Residents should hold supervisors accountable for how efficiently core services are deployed to meet stated goals
Federal, state, county, city, school and special districts all have distinct and important roles to play in community governance, and each body has a primary set of responsibilities. Elected officials, and especially candidates, will often urge action on hot issues outside the responsibilities of their office or the office they seek. While this may be good politics, it is bad government. The public is misled, the staff is distracted, funds are wasted, and core responsibilities are neglected.
While serving as a member of the San Jose City Council for 10 years, my office team prided itself on constituent service. Together we would answer each resident personally and managed over 17,000 separate constituent cases. Some of the cases concerned issues such as mental illness, homelessness, and drug addiction, all of which are core responsibilities of the county. There is an understandable amount of confusion among residents as to which level of government bears the responsibility for such issues: What is obvious to the political insider may not be apparent to the average resident.
Cities within Santa Clara County work diligently to overseethe responsibilities of a city, including police, street paving, and neighborhood parks. However, cities do not have the same charge as counties.
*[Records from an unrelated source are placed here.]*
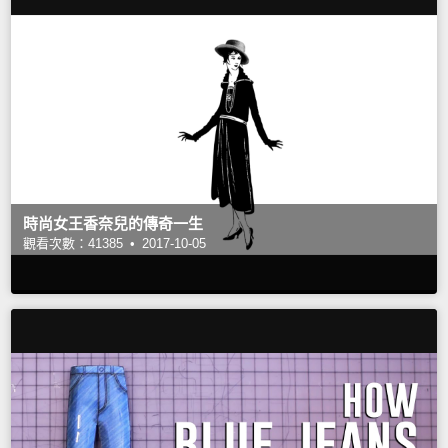
時尚女王香奈兒的傳奇一生
觀看次數：41385 •
2017-10-05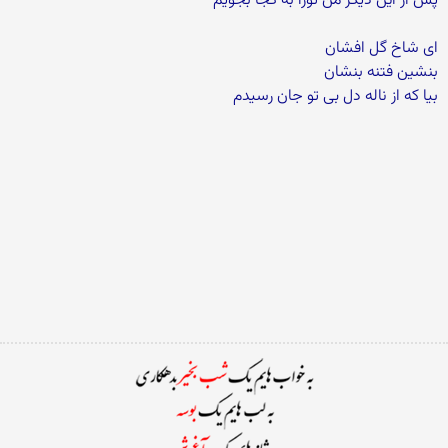
پس از این دیگر من تورا به کجا بجویم
ای شاخ گل افشان
بنشین فتنه بنشان
بیا که از ناله دل بی تو جان رسیدم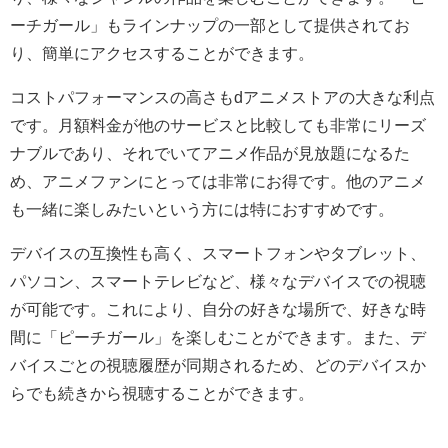
ーチガール」もラインナップの一部として提供されてお
り、簡単にアクセスすることができます。
コストパフォーマンスの高さもdアニメストアの大きな利点
です。月額料金が他のサービスと比較しても非常にリーズ
ナブルであり、それでいてアニメ作品が見放題になるた
め、アニメファンにとっては非常にお得です。他のアニメ
も一緒に楽しみたいという方には特におすすめです。
デバイスの互換性も高く、スマートフォンやタブレット、
パソコン、スマートテレビなど、様々なデバイスでの視聴
が可能です。これにより、自分の好きな場所で、好きな時
間に「ピーチガール」を楽しむことができます。また、デ
バイスごとの視聴履歴が同期されるため、どのデバイスか
らでも続きから視聴することができます。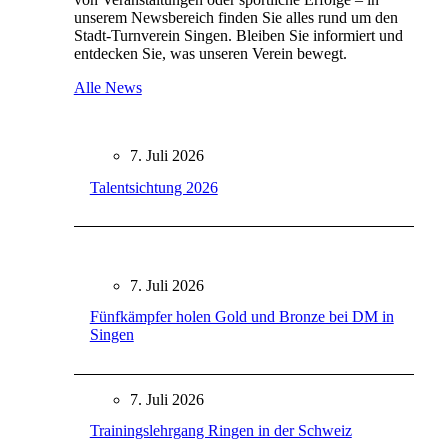
unserem Newsbereich finden Sie alles rund um den
Stadt-Turnverein Singen. Bleiben Sie informiert und
entdecken Sie, was unseren Verein bewegt.
Alle News
7. Juli 2026
Talentsichtung 2026
7. Juli 2026
Fünfkämpfer holen Gold und Bronze bei DM in
Singen
7. Juli 2026
Trainingslehrgang Ringen in der Schweiz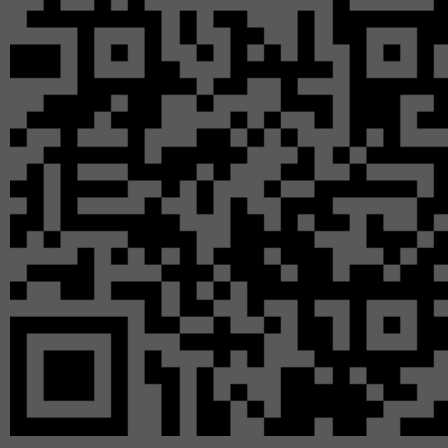
В номинации «Лис
участники конкурса п
участниках войны и т
об обычных предмет
ставших семейными 
хранимых внуками и п
Заборских Дарья и
Каратузского района 
форме письма прабаб
могу увидеть тебя т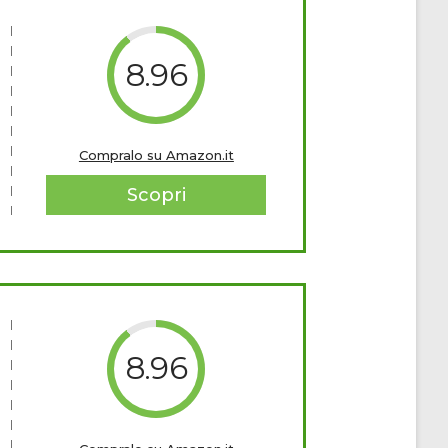
8.96
Compralo su Amazon.it
Scopri
8.96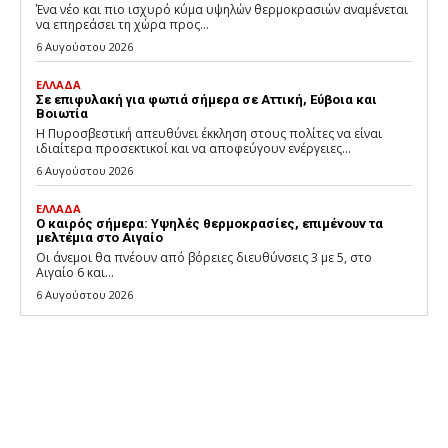
Ένα νέο και πιο ισχυρό κύμα υψηλών θερμοκρασιών αναμένεται
να επηρεάσει τη χώρα προς...
6 Αυγούστου 2026
ΕΛΛΑΔΑ
Σε επιφυλακή για φωτιά σήμερα σε Αττική, Εύβοια και
Βοιωτία
Η Πυροσβεστική απευθύνει έκκληση στους πολίτες να είναι
ιδιαίτερα προσεκτικοί και να αποφεύγουν ενέργειες...
6 Αυγούστου 2026
ΕΛΛΑΔΑ
Ο καιρός σήμερα: Υψηλές θερμοκρασίες, επιμένουν τα
μελτέμια στο Αιγαίο
Οι άνεμοι θα πνέουν από βόρειες διευθύνσεις 3 με 5, στο
Αιγαίο 6 και...
6 Αυγούστου 2026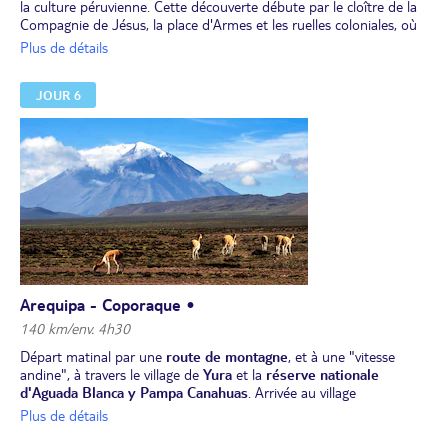
la culture péruvienne. Cette découverte débute par le cloître de la
Compagnie de Jésus, la place d'Armes et les ruelles coloniales, où
vous pourrez admirer des demeures ayant conservé toute leur
Plus de détails
splendeur. Vous visiterez également le plus beau témoignage de
l'architecture espagnole,
le couvent de Santa Catalina
, fondé en
JOUR 6
1580, où les jeunes filles de bonne famille entraient pour ne plus
jamais en sortir... Vous pourrez apprécier ses cloîtres, ses rues et
ses places pittoresques, qui sont restés intacts au fil des siècles.
Une vraie ville dans la ville.
Déjeuner.
Temps libre pour profiter d'Arequipa.
Dîner et nuit à l’hôtel.
Arequipa - Coporaque •
140 km/env. 4h30
Départ matinal par une
route de montagne
, et à une "vitesse
andine", à travers le village de
Yura
et la
réserve nationale
d'Aguada Blanca y Pampa Canahuas
. Arrivée au village
de
Coporaque
.
Déjeuner avec les villageois.
Plus de détails
L’après-midi, participation aux activités de la communauté ou en
option, détente aux sources thermales de La Calera. (L’altitude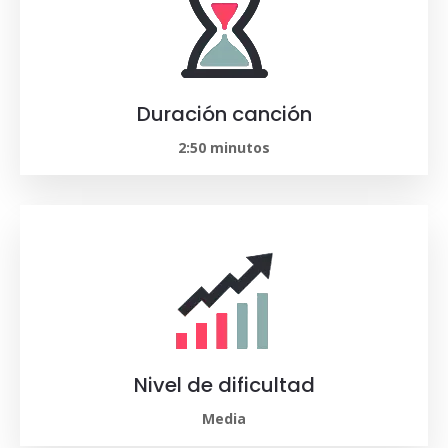
Duración canción
2:50 minutos
Nivel de dificultad
Media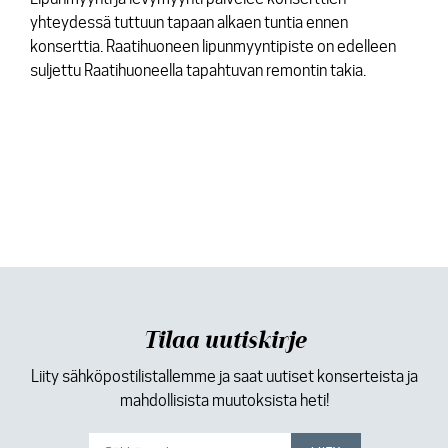
yhteydessä tuttuun tapaan alkaen tuntia ennen
konserttia. Raatihuoneen lipunmyyntipiste on edelleen
suljettu Raatihuoneella tapahtuvan remontin takia.
Tilaa uutiskirje
Liity sähköpostilistallemme ja saat uutiset konserteista ja
mahdollisista muutoksista heti!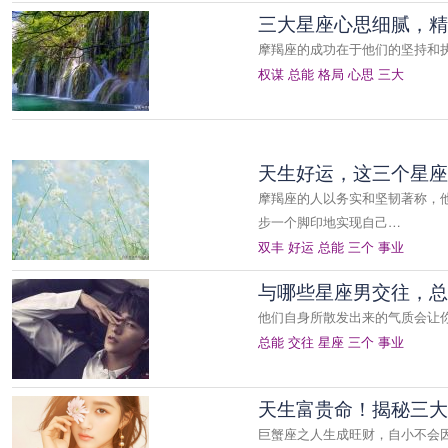
三大星座心思细腻，精
摩羯座的成功在于他们的坚持和
权谋
总能
格局
心思
三大
天生好运，这三个星座
摩羯座的人以务实和坚韧著称，
步一个脚印地实现自己…
双丰
好运
总能
三个
事业
与哪些星座男交往，总
他们自身所散发出来的气质会让
总能
交往
星座
三个
事业
天生富贵命！揭秘三大
巨蟹座之人生成旺财，自小不会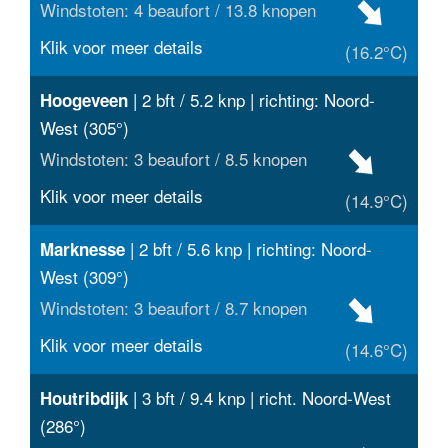
Windstoten: 4 beaufort / 13.8 knopen
Klik voor meer details
(16.2°C)
| 2 bft / 5.2 knp | richting: Noord-
Hoogeveen
West (305°)
Windstoten: 3 beaufort / 8.5 knopen
Klik voor meer details
(14.9°C)
| 2 bft / 5.6 knp | richting: Noord-
Marknesse
West (309°)
Windstoten: 3 beaufort / 8.7 knopen
Klik voor meer details
(14.6°C)
| 3 bft / 9.4 knp | richt. Noord-West
Houtribdijk
(286°)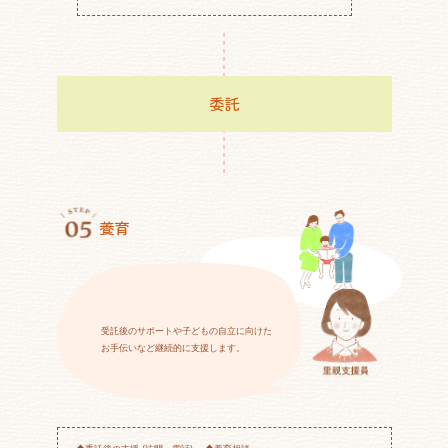
委託
養育
受託後のサポートや子どもの自立に向けた
お手伝いなど継続的に支援します。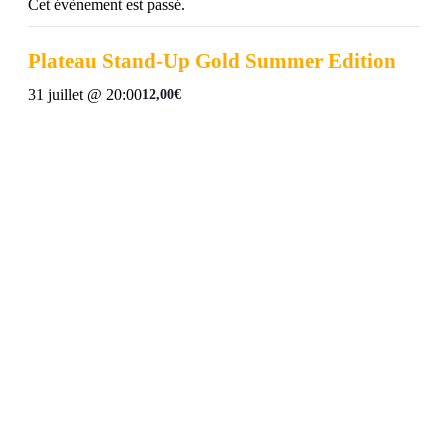
Cet évènement est passé.
Plateau Stand-Up Gold Summer Edition
31 juillet @ 20:00
12,00€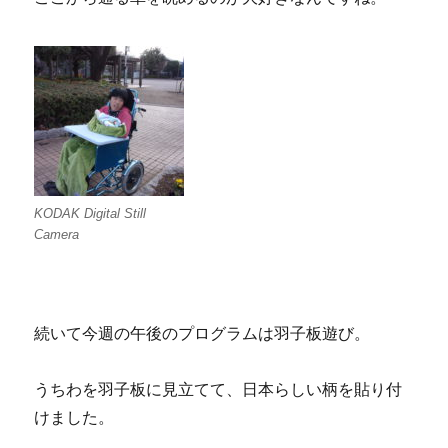
KODAK Digital Still
Camera
続いて今週の午後のプログラムは羽子板遊び。
うちわを羽子板に見立てて、日本らしい柄を貼り付
けました。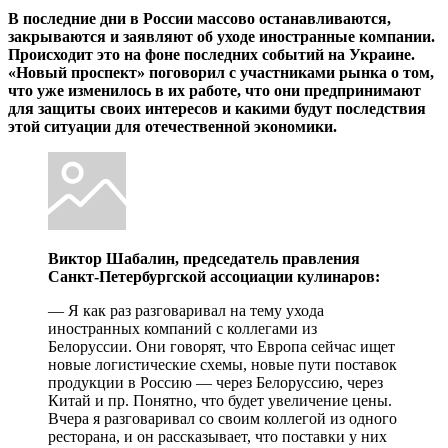
В последние дни в России массово останавливаются,
закрываются и заявляют об уходе иностранные компании.
Происходит это на фоне последних событий на Украине.
«Новый проспект» поговорил с участниками рынка о том,
что уже изменилось в их работе, что они предпринимают
для защиты своих интересов и какими будут последствия
этой ситуации для отечественной экономики.
Виктор Шабалин, председатель правления
Санкт-Петербургской ассоциации кулинаров:
— Я как раз разговаривал на тему ухода
иностранных компаний с коллегами из
Белоруссии. Они говорят, что Европа сейчас ищет
новые логистические схемы, новые пути поставок
продукции в Россию — через Белоруссию, через
Китай и пр. Понятно, что будет увеличение цены.
Вчера я разговаривал со своим коллегой из одного
ресторана, и он рассказывает, что поставки у них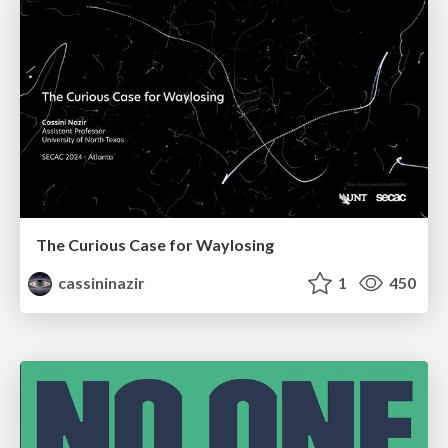
The Curious Case for Waylosing
cassininazir
1
450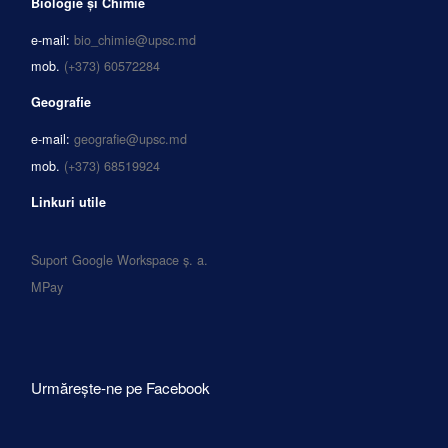
Biologie și Chimie
e-mail:
bio_chimie@upsc.md
mob.
(+373) 60572284
Geografie
e-mail:
geografie@upsc.md
mob.
(+373) 68519924
Linkuri utile
Suport Google Workspace ș. a.
MPay
Urmărește-ne pe Facebook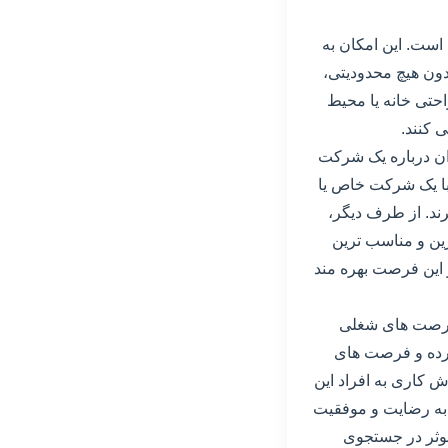
است. این امکان به
دون هیچ محدودیتی،
راحتی خانه یا محیط
 کنند.
گران درباره یک شرکت
 با یک شرکت خاص یا
ند. از طرف دیگر،
ترین و مناسب ترین
ز این فرصت بهره مند
ن فرصت های شغلی
 کرده و فرصت های
ش کاری به افراد این
 به رضایت و موفقیت
 موثر در جستجوی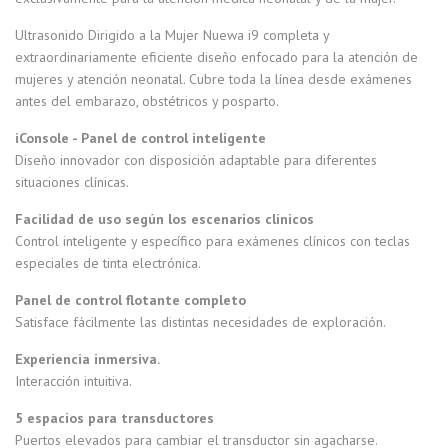
Ultrasonido Dirigido a la Mujer Nuewa i9 completa y
extraordinariamente eficiente diseño enfocado para la atención de
mujeres y atención neonatal. Cubre toda la línea desde exámenes
antes del embarazo, obstétricos y posparto.
iConsole - Panel de control inteligente
Diseño innovador con disposición adaptable para diferentes
situaciones clínicas.
Facilidad de uso según los escenarios clínicos
Control inteligente y específico para exámenes clínicos con teclas
especiales de tinta electrónica.
Panel de control flotante completo
Satisface fácilmente las distintas necesidades de exploración.
Experiencia inmersiva.
Interacción intuitiva.
5 espacios para transductores
Puertos elevados para cambiar el transductor sin agacharse.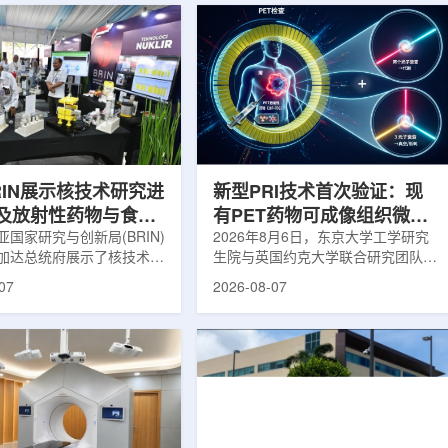
RIN展示核技术研究进
新型PRI技术首次验证：现
及放射性药物与食品
有PET药物可成像组织微环
用
国家研究与创新局(BRIN)
境
2026年8月6日，东京大学工学研究
加达总统府展示了核技术研
生院与英国约克大学联合研究团队宣
BRIN局长阿里夫·萨特里亚
布，已建立一种利用正电子三光子衰
07
2026-08-07
关技术属于和平利用核能范
变的新型几何成像原理，并首次成功
方向不仅包括能源，也覆盖
验证正电子素比率成像(PRI)技术。
康等领域。在健康领域，
该方法可结合现有临床PET显像剂使
正在开发用于核医学的放射性
用，有望为核医学影像提供观察组织
类药物含有放射性物质，可
微环境的新手段。利用正电子-3光子
诊断和治疗。阿里夫表示，
衰变的下一代核医学成像概念图目前
物研发对癌症识别和治疗具
临床PET扫描主要利用正电子双光子
义。在食品领域，BRIN将
湮灭过程显示药物在体内的分布和积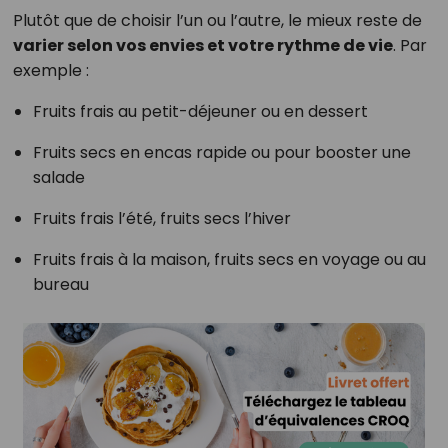
Plutôt que de choisir l’un ou l’autre, le mieux reste de
varier selon vos envies et votre rythme de vie
. Par
exemple :
Fruits frais au petit-déjeuner ou en dessert
Fruits secs en encas rapide ou pour booster une
salade
Fruits frais l’été, fruits secs l’hiver
Fruits frais à la maison, fruits secs en voyage ou au
bureau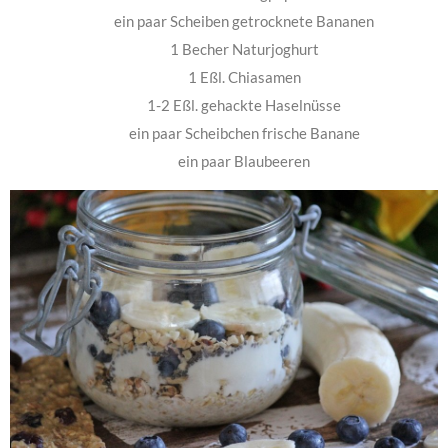
ein paar Scheiben getrocknete Bananen
1 Becher Naturjoghurt
1 Eßl. Chiasamen
1-2 Eßl. gehackte Haselnüsse
ein paar Scheibchen frische Banane
ein paar Blaubeeren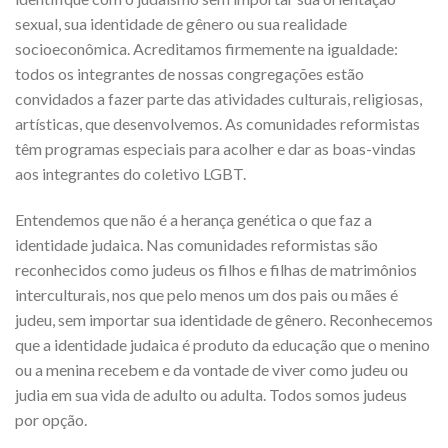
sexual, sua identidade de gênero ou sua realidade
socioeconômica. Acreditamos firmemente na igualdade:
todos os integrantes de nossas congregações estão
convidados a fazer parte das atividades culturais, religiosas,
artísticas, que desenvolvemos. As comunidades reformistas
têm programas especiais para acolher e dar as boas-vindas
aos integrantes do coletivo LGBT.
Entendemos que não é a herança genética o que faz a
identidade judaica. Nas comunidades reformistas são
reconhecidos como judeus os filhos e filhas de matrimônios
interculturais, nos que pelo menos um dos pais ou mães é
judeu, sem importar sua identidade de gênero. Reconhecemos
que a identidade judaica é produto da educação que o menino
ou a menina recebem e da vontade de viver como judeu ou
judia em sua vida de adulto ou adulta. Todos somos judeus
por opção.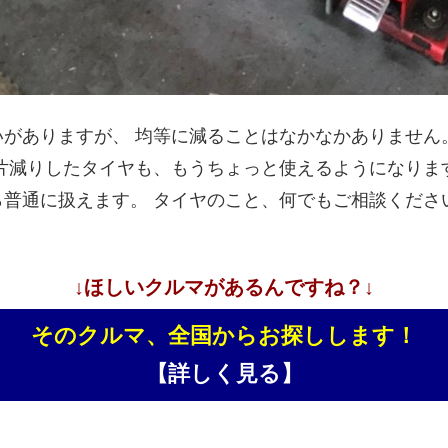
がありますが、 均等に減ることはなかなかありません
減りしたタイヤも、もうちょっと使えるようになります。 
普通に扱えます。 タイヤのこと、何でもご相談くださ
↓ほしいクルマがあるんですね？↓
そのクルマ、全国からお探しします！
【詳しく見る】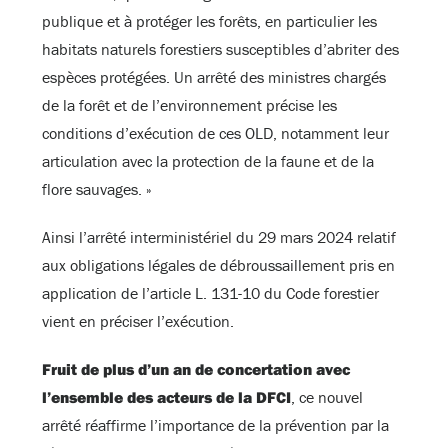
publique et à protéger les forêts, en particulier les
habitats naturels forestiers susceptibles d’abriter des
espèces protégées. Un arrêté des ministres chargés
de la forêt et de l’environnement précise les
conditions d’exécution de ces OLD, notamment leur
articulation avec la protection de la faune et de la
flore sauvages. »
Ainsi l’arrêté interministériel du 29 mars 2024 relatif
aux obligations légales de débroussaillement pris en
application de l’article L. 131-10 du Code forestier
vient en préciser l’exécution.
Fruit de plus d’un an de concertation avec
l’ensemble des acteurs de la DFCI
, ce nouvel
arrêté réaffirme l’importance de la prévention par la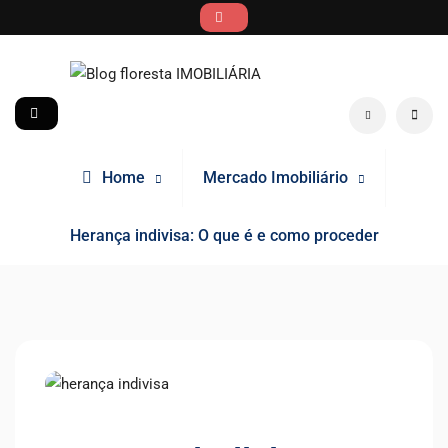
Skip
to
content
Blog floresta IMOBILIÁRIA
social
Search
Home
Mercado Imobiliário
Herança indivisa: O que é e como proceder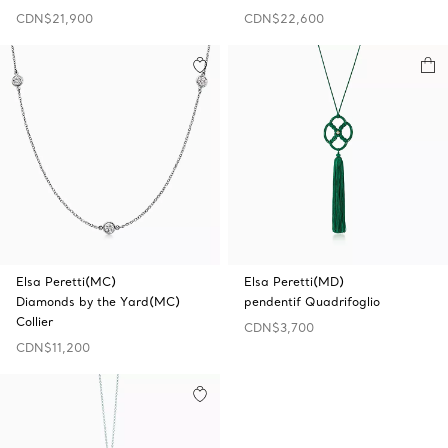
CDN$21,900
CDN$22,600
Elsa Peretti(MC)
Elsa Peretti(MD)
Diamonds by the Yard(MC)
pendentif Quadrifoglio
Collier
CDN$3,700
CDN$11,200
County government is vested by the state Legislature with “the powers necessary to provide for the health and welfare of residents within its borders.” While this does include overseeing the county jail, county hospital, and social welfare programs, it does not include the ability to approve or deny construction of new housing or commercial developments, traffic congestion mitigation, school test scores, or the price of water.
As homelessness, opioid addiction, and the need for mental health programs grows, the demand for county core services increases. According to CalPERS own data, county pension costs will double in the next six years, thus shrinking the funds that are available for county services. When coupled with a growing weariness among residents to further tax increases, a “something’s gotta give”scenario quickly emerges. I believe the solution lies in a renewed focus on the specific issues under the county’s purview, and avoidance of taking on issues that would be more appropriately handled by other levels of government.
The amount of money budgeted for county expenditures is finite, and when new services are proposed, it means that cutbacks will be required elsewhere. In other words, we cannot simultaneously fund a brand new county department while also funding existing mental health service programs to desired levels. Before any new “nice to have” service is funded, each supervisor should consider first whether or not the county is currently meeting its core obligations to residents to the best and most efficient extent possible.
I realize this may not be the most exciting issue, but candidates making false promises about what they plan on doing while in office adds to distrust in government and leads to justifiable voter cynicism. While it may be interesting to hear how candidates feel or what they plan on doing about noncounty issues over which they have no control, voters would be better served by engaging candidates on their specific ideas on how to improve critical county core services.
Residents should hold supervisors accountable for how efficiently core services are deployed to meet publicly stated goals. Doing so would prevent “mission creep,” and would ensure that precious tax dollars are not wasted on non-essential services and unsustainable pension benefits. In other words, county supervisors should “stick to their knitting,” and focus solely on core responsibilities. Doing so would make them the diligent stewards of taxpayer dollars we all expect from our public officials.
Pierluigi Oliverio served 10 years on the San Jose City Council and is a candidate for Santa Clara County supervisor in District 4. He wrote this for The Mercury News.